Les autorités militaires en Guinée ont officiellement dissous le gouvernement en place, ouvrant ainsi la voie à la formation d’une nouvelle administration. Cette décision intervient dans un contexte de transition politique suite au coup d’État de septembre 2021.

Pressions de la communauté internationale

La dissolution du gouvernement guinéen par les chefs militaires autoproclamés a été annoncée par le secrétaire général de la présidence, Amara Camara, à travers une vidéo préenregistrée diffusée sur les réseaux sociaux officiels. Aucune raison précise n’a été donnée pour justifier cette décision. Depuis le coup d’État de l’année dernière, le pays est sous le joug des militaires.

Calendrier de transition

Face à une pression croissante de la Communauté économique des États de l’Afrique de l’Ouest (CEDEAO), les dirigeants militaires ont convenu de mettre en place un calendrier de transition de 24 mois visant à rétablir un régime civil par le biais d’élections démocratiques.

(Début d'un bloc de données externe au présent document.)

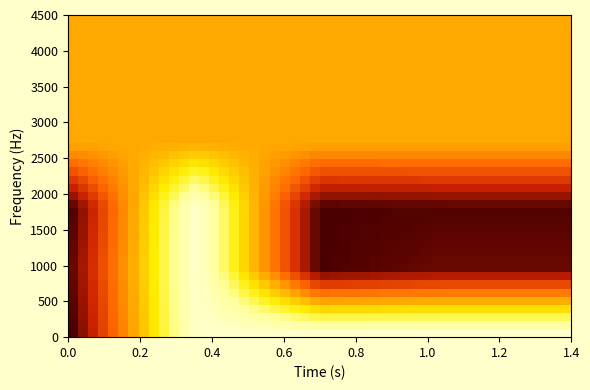

Is this an area chart (filled region under the line)?

No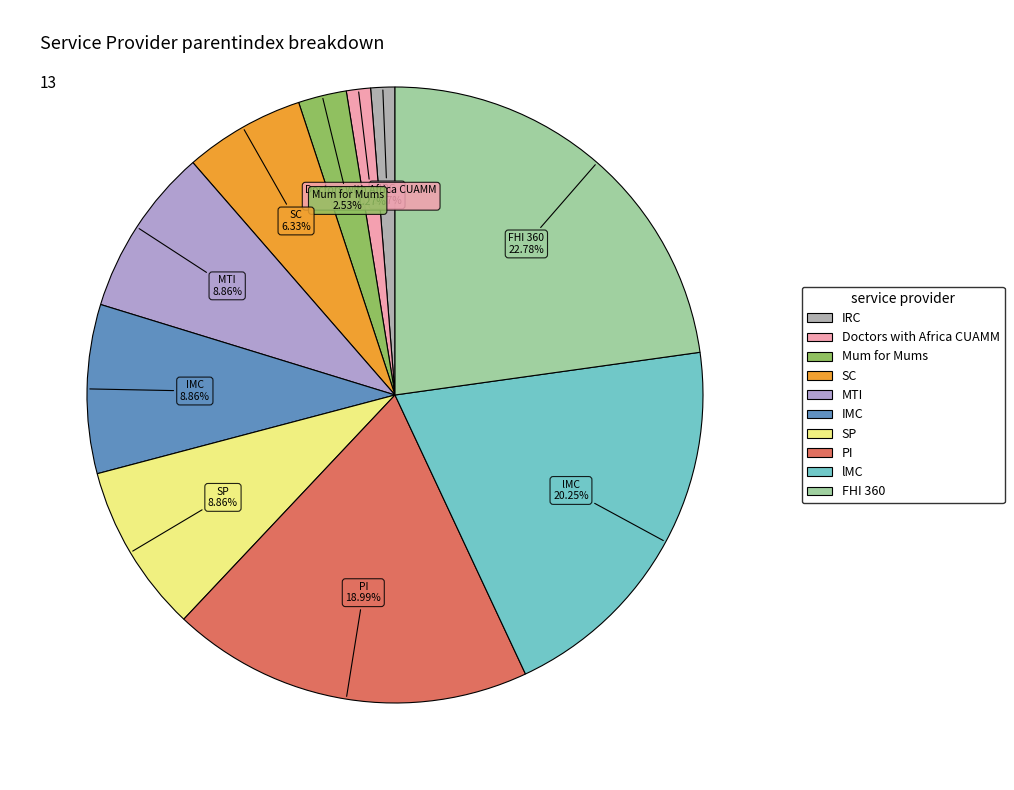

True or false: SP accounts for 1% of the total.

False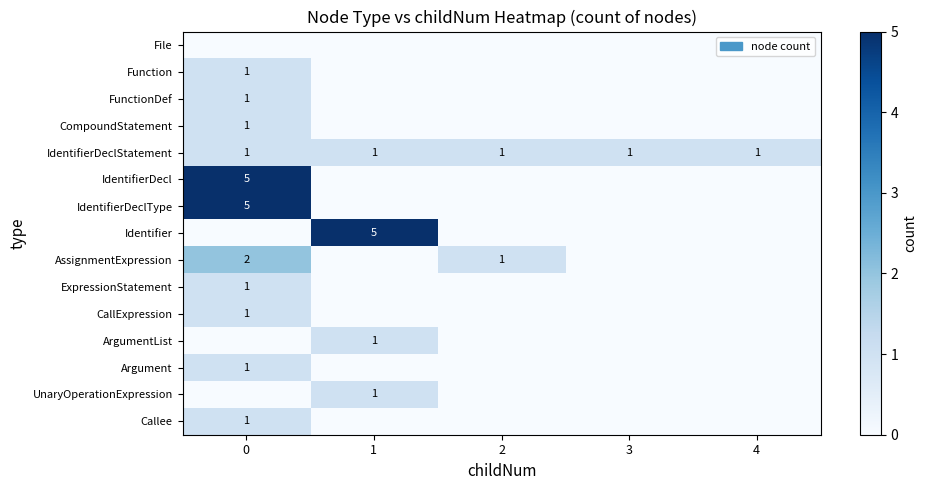

The value of IdentifierDeclStatement at 2 is 1. True or false?

True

Dans l’attente de la formation d’un nouveau gouvernement, les directeurs de cabinet et les secrétaires généraux ainsi que leurs adjoints assumeront les responsabilités gouvernementales.

La nomination de Bernard Goumou à la tête du gouvernement en juillet 2022, en remplacement de Mohamed Béavogui, avait marqué une évolution significative au sein de l’administration précédente. Le nouveau cabinet aura pour tâche prioritaire d’organiser des élections dans les dix prochains mois, conformément à l’accord conclu avec la CEDEAO pour un retour à un régime civil.